So You Think You Can Make Us Laugh?
That’s the challenge faced by playwrights Brooke Robinson, Katy Warner and Matthew Whittet in the sixth annual Lysicrates Prize, which is, for the first time, an all comedy competition.
The brainchild of arts patrons John and Patricia Azarias, The Lysicrates Prize is loosely based on the ancient Greek Dionysia, the competitive arts festival that brought Athens to a standstill each year.
In it, each writer presents the first act of a new play for the audience who then vote for their favourite by placing tokens in one of three urns. The winner takes home a commission to complete the play.
Griffin Theatre Company artistic director Lee Lewis has been involved with the Lysicrates Prize since its inception in 2015 and was again on the panel of readers for this edition of the competition.
“One thing we’ve seen over the course of the Lysicrates Prize is that it’s very hard for a comedy to win over a drama,” Lewis says. “It seems to be that if you can really land a moment in drama, then people will vote for it over a comedy moment, even though they enjoy that moment enormously.
Audiences vote for drama, in part, because they think they should, Lewis explains. Because drama is more worthy.
“It’s almost like people feel guilty voting for something that made them laugh. So this year, we’ve made it an even playing field.”
No other stipulations regarding subject or content were made.
“Darkness and weirdness”
“Here in Australia, there aren’t many playwrights who write straight forms of comedy,” says Lewis. “Not a lot of people write farces, for example. We’re more about light and shade here. Often there’s a lot of darkness and weirdness in Australian comedy and it’s been our job to identify what is funny when sometimes, it doesn’t look that way on the page.”
Seldom is an artistic director presented with a play that makes them laugh right off the page, Lewis adds.
“When you see a funny play, you’re looking at something that’s been worked on by a lot of funny people. When you first see the script, all you see is the potential for it to be funny.”
And in the end, Lewis says, it’s great comic actors who make great comedy.
“So much comedy lives in an actor’s timing. A good comic actor can make a tragedy funny, if they want to. It’s the writer’s job to create characters for actors that we, as audiences, can connect with and in some way.”
“You need to have a safe space”
This year’s competition drew a lot of political comedy, says Lewis. “That wasn’t a surprise, really. It speaks to how we’re all trying to cope with the political world at the moment.
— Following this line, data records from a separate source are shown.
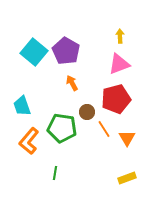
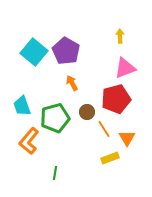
pink triangle: moved 6 px right, 4 px down
green pentagon: moved 7 px left, 10 px up; rotated 24 degrees counterclockwise
yellow rectangle: moved 17 px left, 20 px up
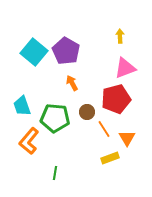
green pentagon: rotated 20 degrees clockwise
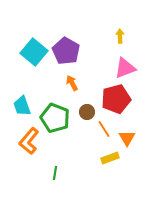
green pentagon: rotated 16 degrees clockwise
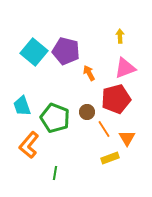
purple pentagon: rotated 16 degrees counterclockwise
orange arrow: moved 17 px right, 10 px up
orange L-shape: moved 4 px down
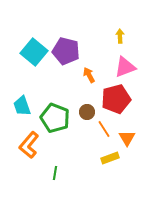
pink triangle: moved 1 px up
orange arrow: moved 2 px down
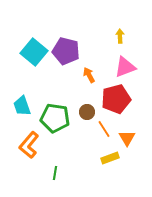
green pentagon: rotated 12 degrees counterclockwise
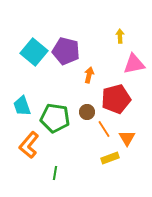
pink triangle: moved 9 px right, 3 px up; rotated 10 degrees clockwise
orange arrow: rotated 42 degrees clockwise
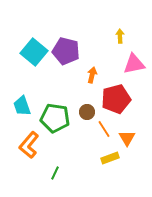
orange arrow: moved 3 px right
green line: rotated 16 degrees clockwise
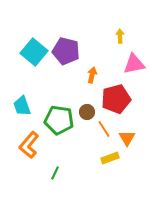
green pentagon: moved 4 px right, 2 px down
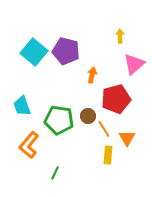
pink triangle: rotated 30 degrees counterclockwise
brown circle: moved 1 px right, 4 px down
yellow rectangle: moved 2 px left, 3 px up; rotated 66 degrees counterclockwise
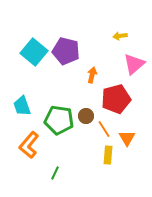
yellow arrow: rotated 96 degrees counterclockwise
brown circle: moved 2 px left
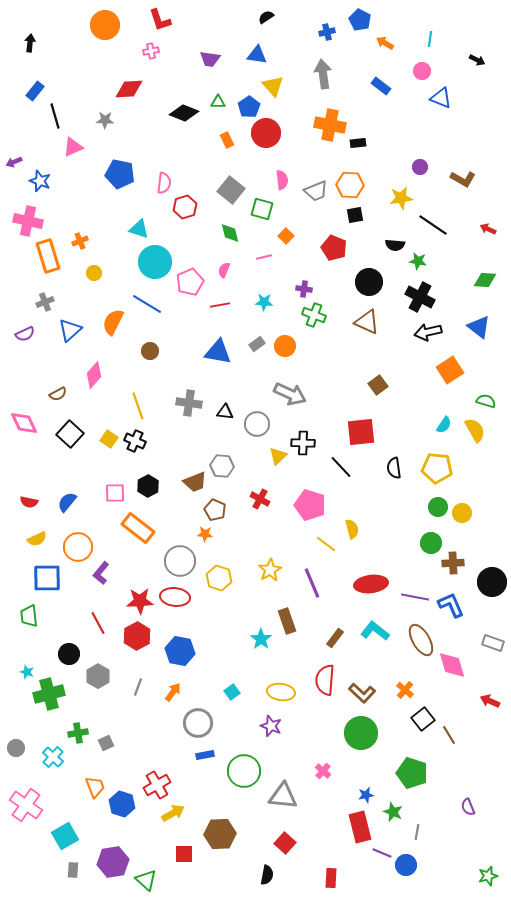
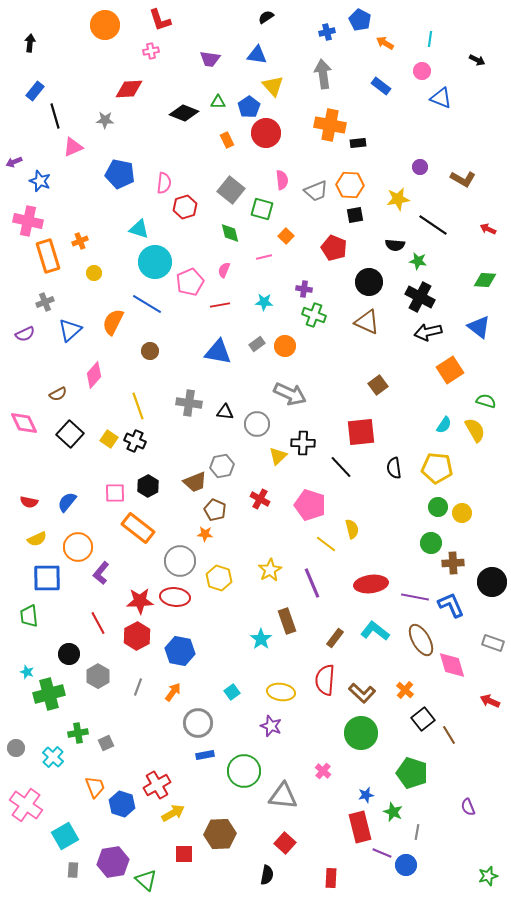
yellow star at (401, 198): moved 3 px left, 1 px down
gray hexagon at (222, 466): rotated 15 degrees counterclockwise
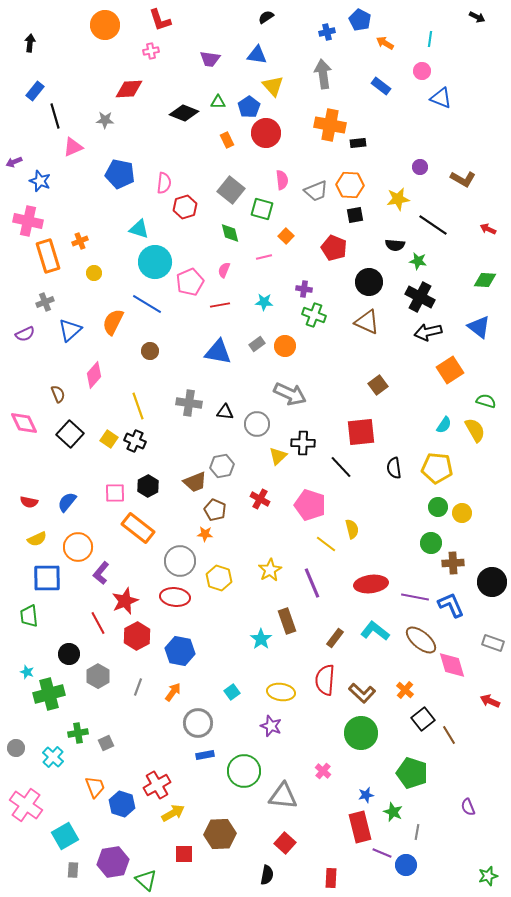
black arrow at (477, 60): moved 43 px up
brown semicircle at (58, 394): rotated 84 degrees counterclockwise
red star at (140, 601): moved 15 px left; rotated 20 degrees counterclockwise
brown ellipse at (421, 640): rotated 20 degrees counterclockwise
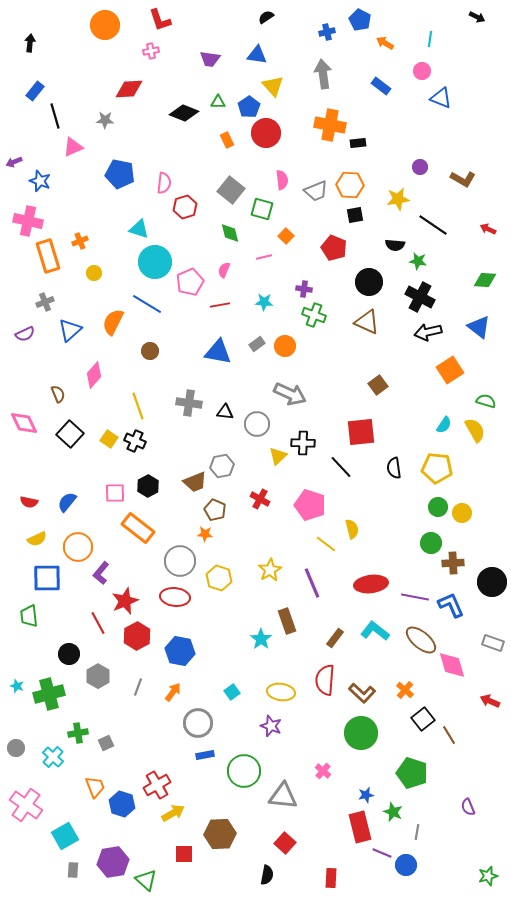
cyan star at (27, 672): moved 10 px left, 14 px down
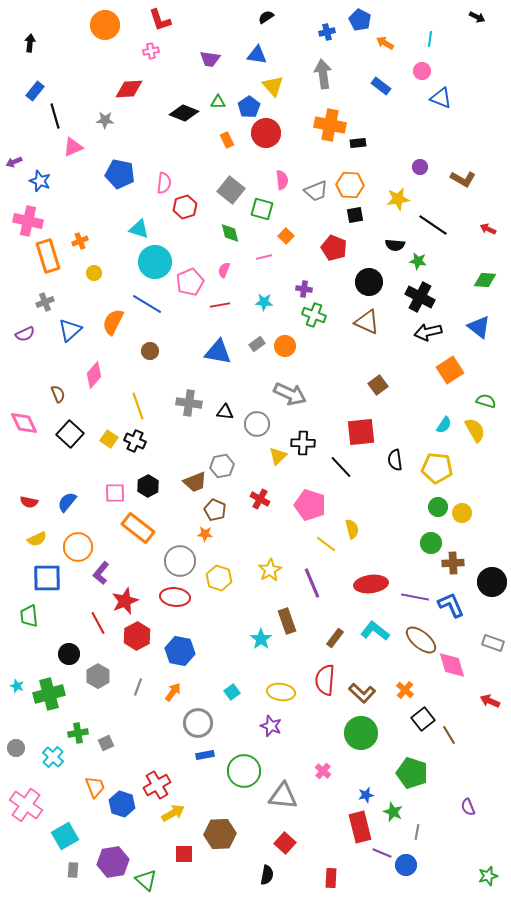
black semicircle at (394, 468): moved 1 px right, 8 px up
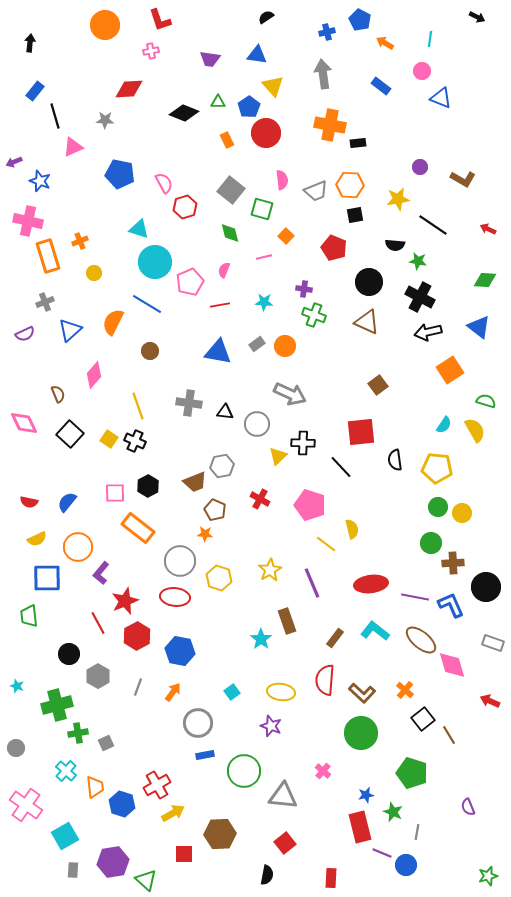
pink semicircle at (164, 183): rotated 35 degrees counterclockwise
black circle at (492, 582): moved 6 px left, 5 px down
green cross at (49, 694): moved 8 px right, 11 px down
cyan cross at (53, 757): moved 13 px right, 14 px down
orange trapezoid at (95, 787): rotated 15 degrees clockwise
red square at (285, 843): rotated 10 degrees clockwise
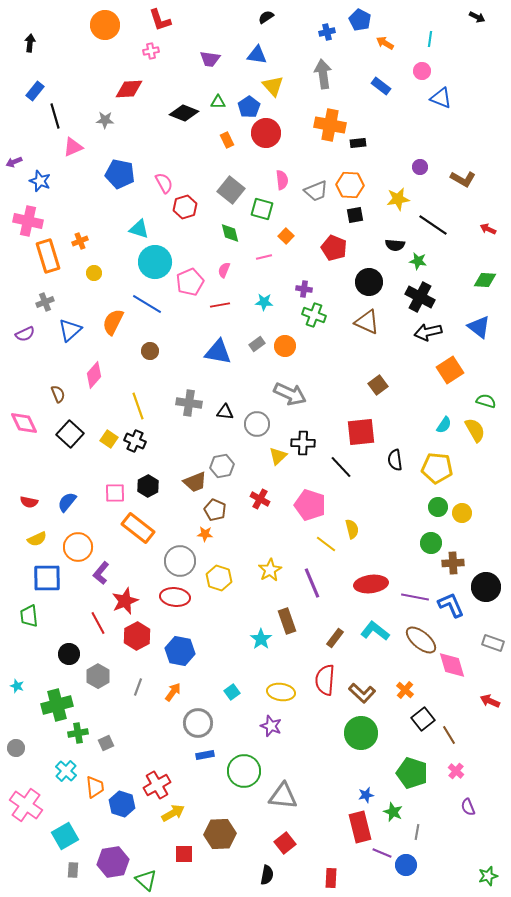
pink cross at (323, 771): moved 133 px right
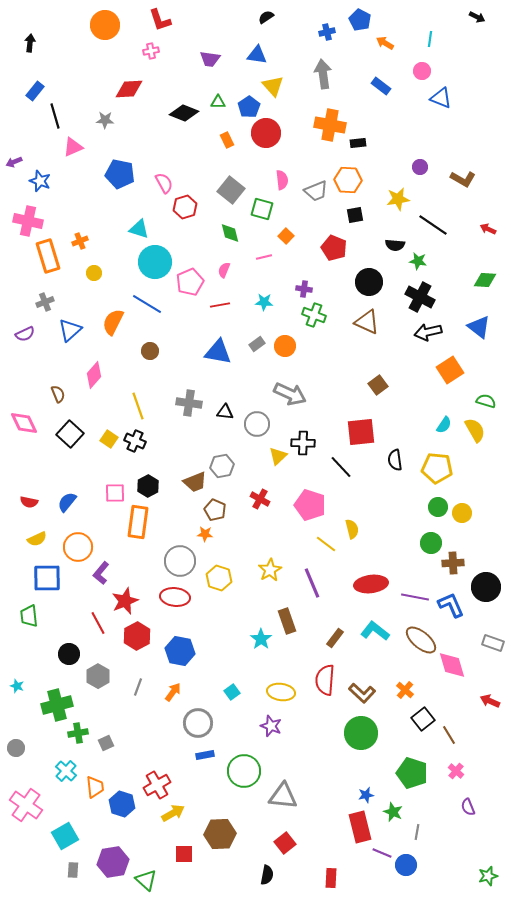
orange hexagon at (350, 185): moved 2 px left, 5 px up
orange rectangle at (138, 528): moved 6 px up; rotated 60 degrees clockwise
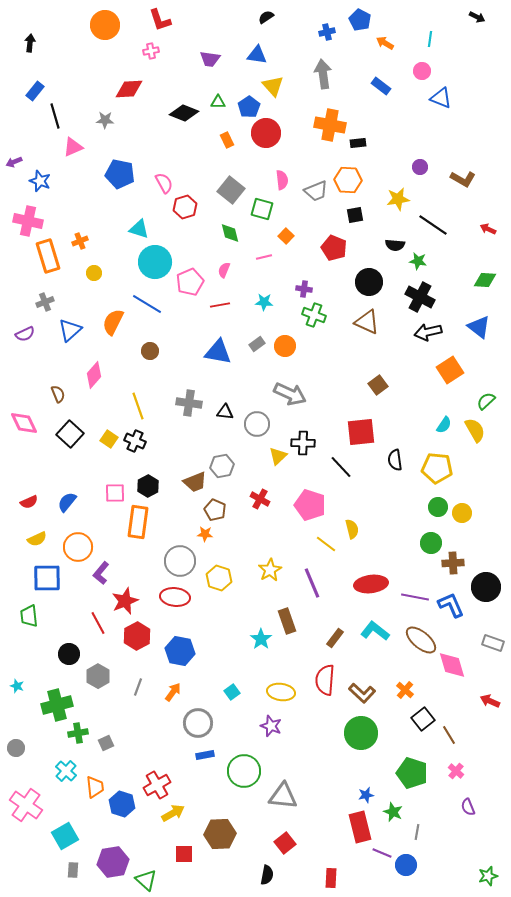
green semicircle at (486, 401): rotated 60 degrees counterclockwise
red semicircle at (29, 502): rotated 36 degrees counterclockwise
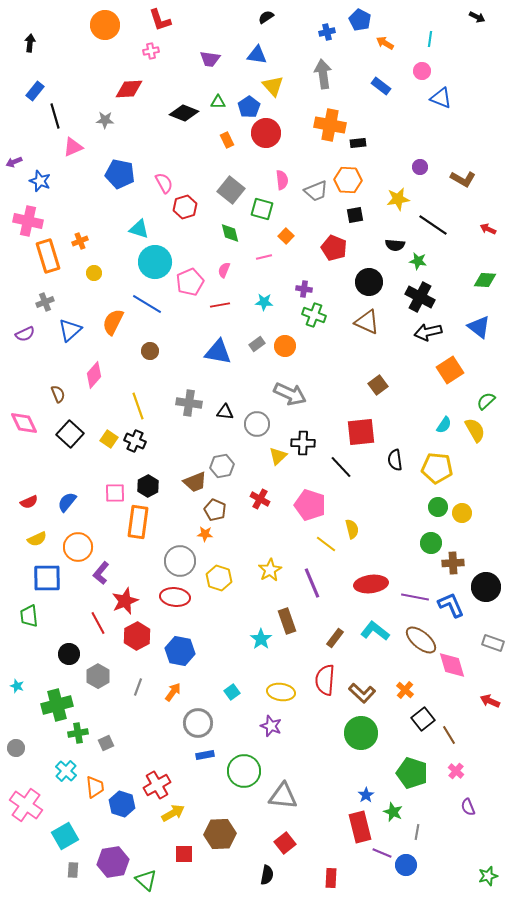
blue star at (366, 795): rotated 21 degrees counterclockwise
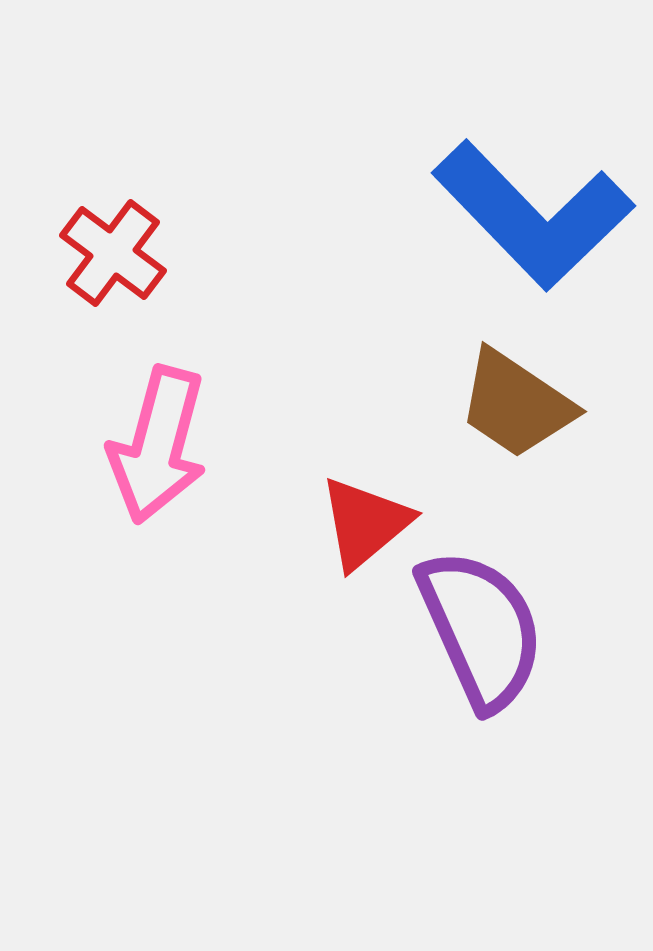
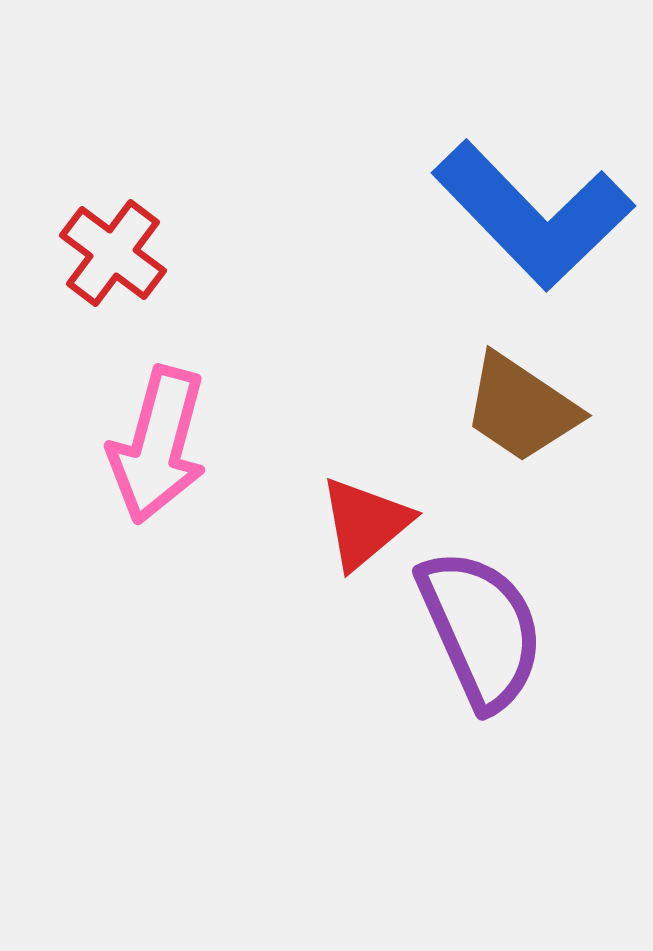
brown trapezoid: moved 5 px right, 4 px down
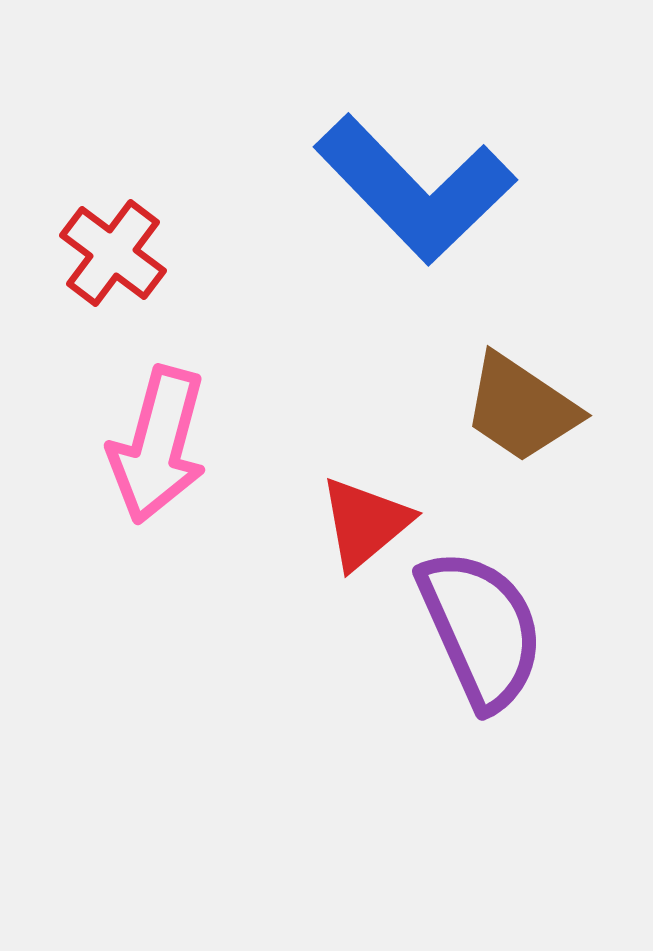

But we also had some plays set in the academic world, which has always been a fertile area for comedy and some work addressing the politics of authenticity and the performance of identity. We even had couple of scripts set in fantasy worlds. It’s been really broad.”
Lewis believes writing comedy is one of the most difficult jobs in theatre. “I tip my hat to anyone who tries it because audiences and critics are incredibly hard on comedies that aren’t working for some reason. It can be brutal for writers to see that happen – absolutely brutal.
“You need to have a safe space in which something can develop and be tested and that’s why I think this Lysicrates Prize will be really valuable. You can only tell if a joke is going to land when you have an audience and in this case, we have a really large audience.”